The motion filed last week specifically alleges that “Defendant Environmental Protection Agency (‘EPA,’ ‘Defendant,’ or ‘Agency’) has spoliated documents and repeatedly delayed in seeking to recover them even after pledging to do so before this Court.”

“The spoliation has continued during this lawsuit even after the failure to preserve documents was brought to light by Landmark’s depositions of EPA officials. EPA has failed to recover text messages and refused to cooperate with Landmark to investigate the loss of text messages by other senior officials or to recover personal emails from other senior officials,” it reads.

This isn’t a mere bureaucratic dispute. Levin and his team say they believe Administrator Jackson and her cohorts deliberately, and possibly unlawfully, delayed the release dates for controversial, indeed unpopular, regulations until after the 2012 election in order to avoid harming President Obama’s reelection chances.
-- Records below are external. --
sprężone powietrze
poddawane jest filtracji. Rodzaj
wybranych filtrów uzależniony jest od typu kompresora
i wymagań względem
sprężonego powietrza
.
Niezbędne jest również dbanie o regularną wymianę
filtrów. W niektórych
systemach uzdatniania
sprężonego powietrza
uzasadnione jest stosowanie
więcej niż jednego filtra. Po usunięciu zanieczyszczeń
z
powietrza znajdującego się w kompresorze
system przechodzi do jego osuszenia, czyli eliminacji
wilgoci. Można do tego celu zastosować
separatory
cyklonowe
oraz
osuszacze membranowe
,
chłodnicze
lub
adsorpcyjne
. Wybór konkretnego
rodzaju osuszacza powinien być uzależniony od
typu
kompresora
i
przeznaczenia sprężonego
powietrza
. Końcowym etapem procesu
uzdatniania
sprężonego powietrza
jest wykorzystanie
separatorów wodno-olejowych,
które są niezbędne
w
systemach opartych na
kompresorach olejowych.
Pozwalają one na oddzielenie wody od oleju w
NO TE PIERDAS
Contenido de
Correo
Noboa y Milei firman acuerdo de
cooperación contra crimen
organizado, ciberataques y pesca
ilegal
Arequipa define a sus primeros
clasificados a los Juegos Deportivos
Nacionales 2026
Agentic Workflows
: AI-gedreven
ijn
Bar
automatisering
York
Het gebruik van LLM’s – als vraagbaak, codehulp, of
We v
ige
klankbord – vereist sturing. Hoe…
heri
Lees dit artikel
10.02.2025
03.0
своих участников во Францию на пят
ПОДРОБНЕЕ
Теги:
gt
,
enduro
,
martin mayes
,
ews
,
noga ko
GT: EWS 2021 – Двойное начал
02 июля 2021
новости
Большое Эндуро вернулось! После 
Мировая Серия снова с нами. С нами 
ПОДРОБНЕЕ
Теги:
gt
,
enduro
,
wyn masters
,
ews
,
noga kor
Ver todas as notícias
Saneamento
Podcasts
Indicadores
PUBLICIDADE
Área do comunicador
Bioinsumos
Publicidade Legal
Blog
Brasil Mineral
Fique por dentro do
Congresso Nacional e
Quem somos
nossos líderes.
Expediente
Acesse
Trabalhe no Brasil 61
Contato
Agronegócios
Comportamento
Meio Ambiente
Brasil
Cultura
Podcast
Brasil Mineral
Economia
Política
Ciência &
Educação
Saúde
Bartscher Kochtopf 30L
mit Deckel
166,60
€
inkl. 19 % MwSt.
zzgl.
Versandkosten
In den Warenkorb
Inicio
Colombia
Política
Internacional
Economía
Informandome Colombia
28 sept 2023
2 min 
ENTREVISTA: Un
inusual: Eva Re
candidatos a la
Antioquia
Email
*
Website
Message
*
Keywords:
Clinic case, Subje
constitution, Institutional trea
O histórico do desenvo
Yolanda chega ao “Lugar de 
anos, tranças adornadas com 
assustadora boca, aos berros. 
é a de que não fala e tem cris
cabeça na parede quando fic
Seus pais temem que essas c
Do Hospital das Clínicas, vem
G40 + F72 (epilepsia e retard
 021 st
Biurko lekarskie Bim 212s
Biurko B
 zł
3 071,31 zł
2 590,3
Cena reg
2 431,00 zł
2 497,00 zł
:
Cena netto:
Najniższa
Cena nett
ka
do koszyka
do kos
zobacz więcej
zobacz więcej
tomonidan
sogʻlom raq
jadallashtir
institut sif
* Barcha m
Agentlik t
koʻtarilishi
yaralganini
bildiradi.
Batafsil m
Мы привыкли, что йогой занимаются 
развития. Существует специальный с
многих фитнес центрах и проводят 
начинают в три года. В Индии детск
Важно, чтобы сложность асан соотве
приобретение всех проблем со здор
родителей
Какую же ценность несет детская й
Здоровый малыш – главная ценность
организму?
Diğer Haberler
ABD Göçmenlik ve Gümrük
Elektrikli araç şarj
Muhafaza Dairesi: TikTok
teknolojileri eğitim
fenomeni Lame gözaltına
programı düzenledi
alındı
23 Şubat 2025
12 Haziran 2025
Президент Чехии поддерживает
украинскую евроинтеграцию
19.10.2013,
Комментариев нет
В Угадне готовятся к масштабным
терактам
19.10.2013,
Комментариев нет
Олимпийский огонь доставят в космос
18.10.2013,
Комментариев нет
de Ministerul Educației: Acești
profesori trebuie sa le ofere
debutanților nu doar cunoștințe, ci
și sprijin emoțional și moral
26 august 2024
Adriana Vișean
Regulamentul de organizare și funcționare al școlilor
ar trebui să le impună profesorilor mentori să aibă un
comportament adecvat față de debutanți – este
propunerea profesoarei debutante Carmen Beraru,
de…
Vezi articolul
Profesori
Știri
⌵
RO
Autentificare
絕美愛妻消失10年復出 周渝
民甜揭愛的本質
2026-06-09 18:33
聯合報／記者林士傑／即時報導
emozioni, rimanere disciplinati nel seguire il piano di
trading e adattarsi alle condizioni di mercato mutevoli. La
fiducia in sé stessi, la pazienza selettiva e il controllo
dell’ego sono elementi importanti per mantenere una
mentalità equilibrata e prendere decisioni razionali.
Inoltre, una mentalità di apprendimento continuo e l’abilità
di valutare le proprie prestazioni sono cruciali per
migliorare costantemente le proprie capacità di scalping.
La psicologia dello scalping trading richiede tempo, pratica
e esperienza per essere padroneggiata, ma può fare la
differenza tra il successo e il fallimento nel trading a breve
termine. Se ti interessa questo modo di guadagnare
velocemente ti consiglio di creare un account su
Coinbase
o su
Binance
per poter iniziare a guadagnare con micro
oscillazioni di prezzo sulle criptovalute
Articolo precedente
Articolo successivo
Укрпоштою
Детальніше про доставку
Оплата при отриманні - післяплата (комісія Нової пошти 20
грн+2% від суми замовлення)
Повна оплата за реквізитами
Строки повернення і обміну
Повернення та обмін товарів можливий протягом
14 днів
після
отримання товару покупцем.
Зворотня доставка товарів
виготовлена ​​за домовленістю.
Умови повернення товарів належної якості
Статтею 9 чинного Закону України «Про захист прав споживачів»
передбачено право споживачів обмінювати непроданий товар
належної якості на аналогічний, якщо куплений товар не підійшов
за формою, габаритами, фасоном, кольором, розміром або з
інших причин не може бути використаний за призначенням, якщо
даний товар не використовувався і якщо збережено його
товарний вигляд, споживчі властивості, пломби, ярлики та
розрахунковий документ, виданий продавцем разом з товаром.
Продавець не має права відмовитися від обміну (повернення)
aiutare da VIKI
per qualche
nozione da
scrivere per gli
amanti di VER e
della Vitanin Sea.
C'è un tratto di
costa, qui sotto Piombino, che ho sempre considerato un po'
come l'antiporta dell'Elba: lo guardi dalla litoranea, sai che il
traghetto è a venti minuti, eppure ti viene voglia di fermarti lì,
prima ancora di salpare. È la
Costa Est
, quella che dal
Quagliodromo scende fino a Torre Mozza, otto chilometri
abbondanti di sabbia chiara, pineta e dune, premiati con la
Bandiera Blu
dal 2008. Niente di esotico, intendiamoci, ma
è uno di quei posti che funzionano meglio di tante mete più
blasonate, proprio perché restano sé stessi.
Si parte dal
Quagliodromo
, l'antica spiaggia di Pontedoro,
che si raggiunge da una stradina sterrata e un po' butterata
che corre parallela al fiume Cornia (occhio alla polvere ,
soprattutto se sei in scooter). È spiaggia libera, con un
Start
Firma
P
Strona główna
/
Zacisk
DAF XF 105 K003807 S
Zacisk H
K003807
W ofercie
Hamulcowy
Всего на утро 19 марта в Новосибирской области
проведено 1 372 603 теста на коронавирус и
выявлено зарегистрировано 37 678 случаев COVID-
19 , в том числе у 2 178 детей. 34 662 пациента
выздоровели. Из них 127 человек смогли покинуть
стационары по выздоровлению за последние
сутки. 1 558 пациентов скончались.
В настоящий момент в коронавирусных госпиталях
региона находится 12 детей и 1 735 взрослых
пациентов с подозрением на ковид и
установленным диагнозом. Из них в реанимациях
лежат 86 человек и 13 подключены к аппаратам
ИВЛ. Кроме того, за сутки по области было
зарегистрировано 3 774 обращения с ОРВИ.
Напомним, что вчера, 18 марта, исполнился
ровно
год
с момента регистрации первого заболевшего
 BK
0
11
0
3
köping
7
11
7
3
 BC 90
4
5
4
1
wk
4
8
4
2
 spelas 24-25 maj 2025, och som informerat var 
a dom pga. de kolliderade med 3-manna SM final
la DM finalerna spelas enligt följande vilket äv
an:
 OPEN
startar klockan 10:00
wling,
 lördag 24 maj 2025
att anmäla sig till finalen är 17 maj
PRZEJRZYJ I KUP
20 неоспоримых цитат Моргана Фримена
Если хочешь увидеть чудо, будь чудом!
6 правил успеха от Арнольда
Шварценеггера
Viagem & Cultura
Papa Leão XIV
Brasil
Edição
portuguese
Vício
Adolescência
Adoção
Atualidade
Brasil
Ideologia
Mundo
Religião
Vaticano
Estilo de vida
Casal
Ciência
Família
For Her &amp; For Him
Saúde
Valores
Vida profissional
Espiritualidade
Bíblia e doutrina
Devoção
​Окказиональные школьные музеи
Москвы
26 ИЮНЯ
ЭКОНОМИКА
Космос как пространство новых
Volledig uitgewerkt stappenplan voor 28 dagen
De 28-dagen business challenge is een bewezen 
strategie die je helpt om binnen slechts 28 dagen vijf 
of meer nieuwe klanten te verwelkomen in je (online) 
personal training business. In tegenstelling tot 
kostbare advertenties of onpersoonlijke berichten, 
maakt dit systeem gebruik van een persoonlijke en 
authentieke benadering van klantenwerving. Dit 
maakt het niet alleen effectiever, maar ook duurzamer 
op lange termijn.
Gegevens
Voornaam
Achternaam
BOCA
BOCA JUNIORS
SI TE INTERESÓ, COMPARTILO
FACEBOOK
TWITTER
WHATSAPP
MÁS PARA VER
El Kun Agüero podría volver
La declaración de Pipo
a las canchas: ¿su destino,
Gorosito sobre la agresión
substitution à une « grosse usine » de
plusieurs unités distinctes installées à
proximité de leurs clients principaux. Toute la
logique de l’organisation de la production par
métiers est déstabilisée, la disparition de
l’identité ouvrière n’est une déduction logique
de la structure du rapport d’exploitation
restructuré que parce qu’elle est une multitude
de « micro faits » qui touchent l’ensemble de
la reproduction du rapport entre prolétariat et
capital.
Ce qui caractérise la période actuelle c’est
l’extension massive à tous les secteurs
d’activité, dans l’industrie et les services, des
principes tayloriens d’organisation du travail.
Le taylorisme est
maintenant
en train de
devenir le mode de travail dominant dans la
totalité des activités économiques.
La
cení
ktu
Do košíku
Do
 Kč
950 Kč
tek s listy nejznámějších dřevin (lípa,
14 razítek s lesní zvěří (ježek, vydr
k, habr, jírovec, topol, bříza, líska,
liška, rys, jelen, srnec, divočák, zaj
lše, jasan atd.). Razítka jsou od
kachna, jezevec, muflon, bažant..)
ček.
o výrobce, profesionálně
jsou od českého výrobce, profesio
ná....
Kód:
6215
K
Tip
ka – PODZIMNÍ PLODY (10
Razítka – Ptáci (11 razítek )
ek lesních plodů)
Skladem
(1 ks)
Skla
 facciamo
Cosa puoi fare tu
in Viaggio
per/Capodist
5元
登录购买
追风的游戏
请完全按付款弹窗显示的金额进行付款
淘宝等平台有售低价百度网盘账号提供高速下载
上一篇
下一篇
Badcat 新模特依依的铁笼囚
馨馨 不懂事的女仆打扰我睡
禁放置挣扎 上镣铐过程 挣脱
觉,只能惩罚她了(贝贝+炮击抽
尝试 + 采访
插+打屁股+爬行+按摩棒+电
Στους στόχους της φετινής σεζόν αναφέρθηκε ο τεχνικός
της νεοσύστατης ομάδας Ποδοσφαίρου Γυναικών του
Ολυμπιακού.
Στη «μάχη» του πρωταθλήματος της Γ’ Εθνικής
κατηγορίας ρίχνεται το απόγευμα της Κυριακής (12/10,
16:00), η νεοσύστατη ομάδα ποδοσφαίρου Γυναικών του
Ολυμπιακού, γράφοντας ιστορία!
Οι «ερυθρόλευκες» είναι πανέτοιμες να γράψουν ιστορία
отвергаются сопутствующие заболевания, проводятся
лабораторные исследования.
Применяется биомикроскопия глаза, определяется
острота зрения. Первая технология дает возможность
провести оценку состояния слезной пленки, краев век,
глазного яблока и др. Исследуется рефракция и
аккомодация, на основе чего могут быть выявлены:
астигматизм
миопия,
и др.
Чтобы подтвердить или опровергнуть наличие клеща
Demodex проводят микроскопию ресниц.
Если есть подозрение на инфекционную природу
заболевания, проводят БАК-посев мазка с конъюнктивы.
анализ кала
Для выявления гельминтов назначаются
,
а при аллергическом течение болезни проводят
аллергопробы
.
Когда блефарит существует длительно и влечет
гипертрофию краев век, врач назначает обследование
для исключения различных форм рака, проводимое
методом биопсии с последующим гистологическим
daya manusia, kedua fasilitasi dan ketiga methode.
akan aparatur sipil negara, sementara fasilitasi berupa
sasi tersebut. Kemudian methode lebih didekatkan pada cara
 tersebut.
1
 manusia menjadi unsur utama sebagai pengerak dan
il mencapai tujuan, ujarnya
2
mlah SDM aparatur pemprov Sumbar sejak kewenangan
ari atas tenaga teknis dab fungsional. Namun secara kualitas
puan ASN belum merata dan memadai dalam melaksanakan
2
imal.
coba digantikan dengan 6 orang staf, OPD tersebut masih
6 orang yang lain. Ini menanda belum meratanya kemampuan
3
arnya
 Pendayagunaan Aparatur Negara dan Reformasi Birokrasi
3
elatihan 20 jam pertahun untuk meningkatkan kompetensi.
As one news outlet described it at the time (as cited in Landmark’s legal brief), knowledgeable observers saw “a crass political calculation at play: Don’t give Romney any more ammunition before the election – and then open the floodgates after the polls close.”

That, of course, was also the presumed motive behind the IRS’s targeting of conservative groups for harassment and delays in approving their tax-exempt status: to sideline those groups so their efforts to motivate conservative voters, presumably against Obama’s reelection, would be hobbled.

This misuse of the bureaucracy for political purposes (if it occurred, which it almost certainly did) is positively Nixonian. So is the destruction of electronic records. Bravo for Landmark for holding the administration’s feet to the fire.